Homer, Iliad 428-430, trans. Kline 2009
The whole scene is a close parallel to Ishtar who, after Gilgamesh insulted her (referencing Tammuz/Dumizi), flies up to her father Anu, and asks him to release Gugalanna the mighty Bull of Heaven to punish Gilgamesh, though it was then slain by Gilgamesh's companion Enkidu, who himself died because of it).
Homer therefore is likely to be combating the existent idea of Aphrodite as a goddess of both love and war. Even if he was fairly successful, her destructive powers were still seen. I always found this vase to be a nice representation of this: http://www.theoi.com/Gallery/K9.1.html
To further this connection, Aphrodite also had a lover, whose name was Adonis, most certainly connected to the Semitic word adon, meaning "lord" (whence Hebrew adonai meaning "My Lord"). Pseudo-Apollodorus has the best summary (shorter than Ovid's, whose is the best story, but not a summary):
Because of Aphrodite's wrath (for she did not honour Aphrodite), Smyrna developed a lust for her father, and with the help of her nurse slept with him for twelve nights without his knowing it. When he found out he drew his sword and started after her, and as he was about to overtake her, she prayed to the gods to become invisible. The gods took pity on her and changed her into the tree called the Smyrna. Nine months later the tree split open and the baby named Adonis was born. Because of his beauty, Aphrodite secreted him away in a chest, keeping it from the gods, and left him with Persephone. But when Persephone got a glimpse of Adonis, she refused to return him. When the matter was brought to Zeus for arbitration, he divided the year into three parts and decreed that Adonis would spent one third of the year by himself, one third with Persephone, and the rest with Aphrodite. But Adonis added his own portion to Aphrodite’s. Later on, while hunting, he was attacked by a boar and died."

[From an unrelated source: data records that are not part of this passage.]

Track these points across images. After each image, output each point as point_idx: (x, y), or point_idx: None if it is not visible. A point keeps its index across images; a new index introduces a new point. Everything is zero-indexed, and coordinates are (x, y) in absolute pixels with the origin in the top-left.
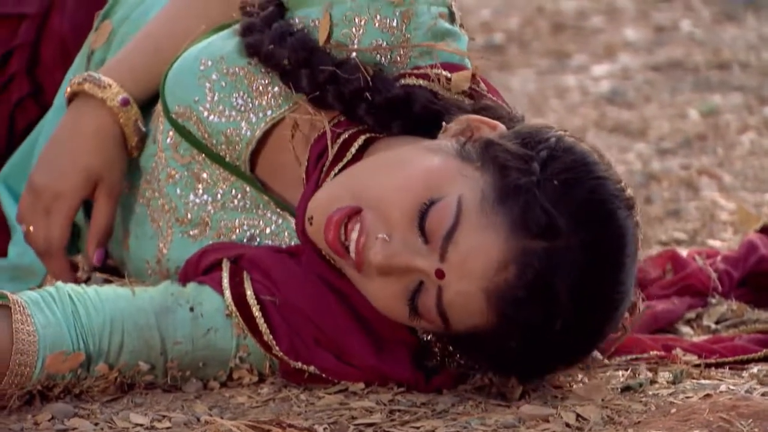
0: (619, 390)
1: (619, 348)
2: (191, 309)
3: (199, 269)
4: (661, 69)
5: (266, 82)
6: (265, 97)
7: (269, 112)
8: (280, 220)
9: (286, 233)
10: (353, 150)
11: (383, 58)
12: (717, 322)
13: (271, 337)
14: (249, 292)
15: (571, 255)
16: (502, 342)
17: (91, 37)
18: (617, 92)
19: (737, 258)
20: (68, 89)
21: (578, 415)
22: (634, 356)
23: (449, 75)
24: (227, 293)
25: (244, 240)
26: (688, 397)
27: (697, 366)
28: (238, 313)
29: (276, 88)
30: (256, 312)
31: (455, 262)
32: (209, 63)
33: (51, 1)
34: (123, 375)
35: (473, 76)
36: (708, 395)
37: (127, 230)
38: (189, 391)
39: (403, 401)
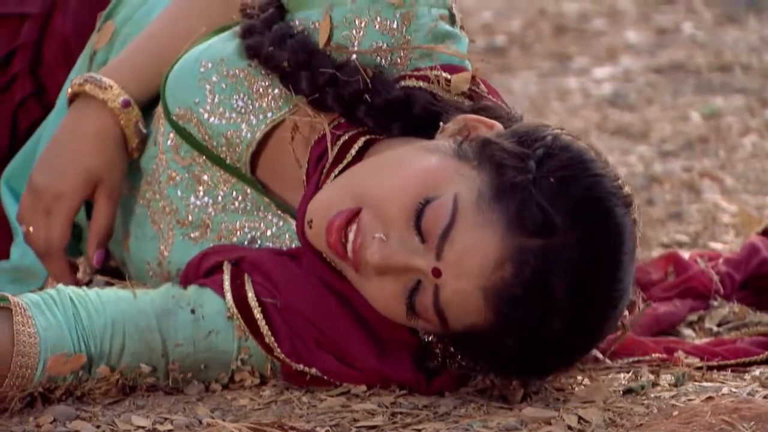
0: (621, 392)
1: (620, 350)
2: (192, 311)
3: (200, 272)
4: (662, 71)
5: (266, 84)
6: (265, 99)
7: (269, 114)
8: (281, 223)
9: (287, 235)
10: (353, 152)
11: (383, 60)
12: (719, 325)
13: (272, 339)
14: (250, 294)
15: (568, 252)
16: (499, 340)
17: (94, 38)
18: (619, 94)
19: (739, 260)
20: (69, 90)
21: (580, 418)
22: (635, 359)
23: (449, 77)
24: (228, 295)
25: (245, 242)
26: (690, 400)
27: (699, 368)
28: (239, 316)
29: (276, 90)
30: (258, 314)
31: (452, 260)
32: (209, 65)
33: (53, 1)
34: (124, 377)
35: (473, 77)
36: (710, 398)
37: (127, 231)
38: (191, 394)
39: (405, 404)
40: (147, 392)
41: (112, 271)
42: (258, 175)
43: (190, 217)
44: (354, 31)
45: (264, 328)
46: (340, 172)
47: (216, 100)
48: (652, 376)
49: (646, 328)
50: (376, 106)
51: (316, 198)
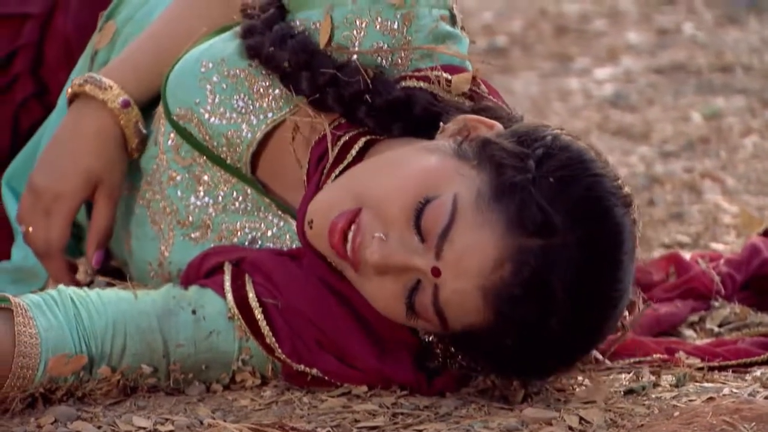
0: (622, 393)
1: (621, 351)
2: (193, 312)
3: (201, 272)
4: (663, 72)
5: (267, 84)
6: (266, 99)
7: (270, 114)
8: (281, 223)
9: (287, 236)
10: (354, 152)
11: (384, 61)
12: (720, 325)
13: (273, 339)
14: (251, 295)
15: (567, 252)
16: (498, 340)
17: (95, 38)
18: (620, 95)
19: (740, 261)
20: (69, 90)
21: (581, 418)
22: (637, 359)
23: (449, 77)
24: (229, 296)
25: (246, 243)
26: (691, 401)
27: (700, 369)
28: (240, 316)
29: (277, 91)
30: (259, 315)
31: (451, 260)
32: (210, 65)
33: (55, 1)
34: (126, 378)
35: (473, 78)
36: (711, 398)
37: (128, 231)
38: (192, 394)
39: (406, 404)
40: (148, 393)
41: (114, 272)
42: (258, 176)
43: (190, 218)
44: (355, 32)
45: (265, 328)
46: (341, 173)
47: (216, 100)
48: (653, 377)
49: (647, 329)
50: (377, 106)
51: (317, 198)
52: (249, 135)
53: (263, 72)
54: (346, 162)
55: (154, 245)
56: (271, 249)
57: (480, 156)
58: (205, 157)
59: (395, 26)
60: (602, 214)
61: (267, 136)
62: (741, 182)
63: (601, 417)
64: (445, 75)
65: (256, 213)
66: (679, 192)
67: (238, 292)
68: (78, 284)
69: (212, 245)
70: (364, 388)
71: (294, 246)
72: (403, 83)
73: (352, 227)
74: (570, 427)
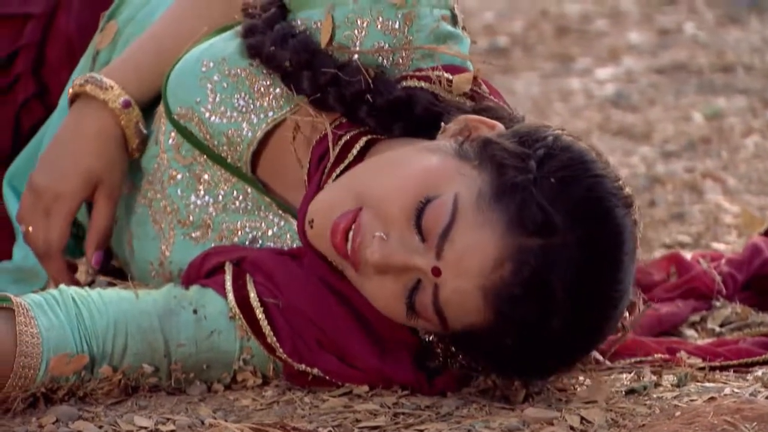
0: (624, 393)
1: (623, 351)
2: (195, 311)
3: (202, 272)
4: (665, 72)
5: (268, 83)
6: (267, 99)
7: (270, 114)
8: (282, 222)
9: (288, 235)
10: (354, 152)
11: (385, 60)
12: (721, 325)
13: (274, 339)
14: (252, 295)
15: (568, 252)
16: (498, 340)
17: (97, 38)
18: (621, 95)
19: (741, 261)
20: (70, 90)
21: (582, 418)
22: (638, 359)
23: (451, 77)
24: (230, 296)
25: (246, 242)
26: (692, 401)
27: (702, 369)
28: (241, 316)
29: (277, 90)
30: (260, 314)
31: (451, 259)
32: (211, 64)
33: (57, 1)
34: (127, 377)
35: (475, 78)
36: (712, 398)
37: (129, 231)
38: (193, 394)
39: (407, 404)
40: (149, 392)
41: (115, 272)
42: (259, 175)
43: (191, 217)
44: (356, 31)
45: (266, 328)
46: (342, 172)
47: (217, 99)
48: (654, 377)
49: (649, 329)
50: (378, 106)
51: (318, 198)
52: (249, 134)
53: (264, 71)
54: (347, 161)
55: (155, 245)
56: (272, 248)
57: (481, 156)
58: (205, 156)
59: (396, 26)
60: (603, 214)
61: (267, 135)
62: (742, 182)
63: (602, 417)
64: (446, 75)
65: (256, 212)
66: (681, 192)
67: (239, 291)
68: (78, 284)
69: (213, 245)
70: (366, 387)
71: (294, 245)
72: (405, 83)
73: (353, 227)
74: (571, 427)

Apollodorus Bibliotecha 3.18 trans. Aldrich 1921
(I highlighted above a nice phrase summarizing this response!)
There is also concerns of the Underworld, similar to Inanna and Dumuzi:
On his death Adonis was obliged to descend into the lower world, but he was allowed to spend six months out of every year with his beloved Aphrodite in the upper world. (Orph. hymn. 55. 10.)
"Adonis" in A Dictionary of Greek and Roman Biography and Mythology, ed. by William Smith.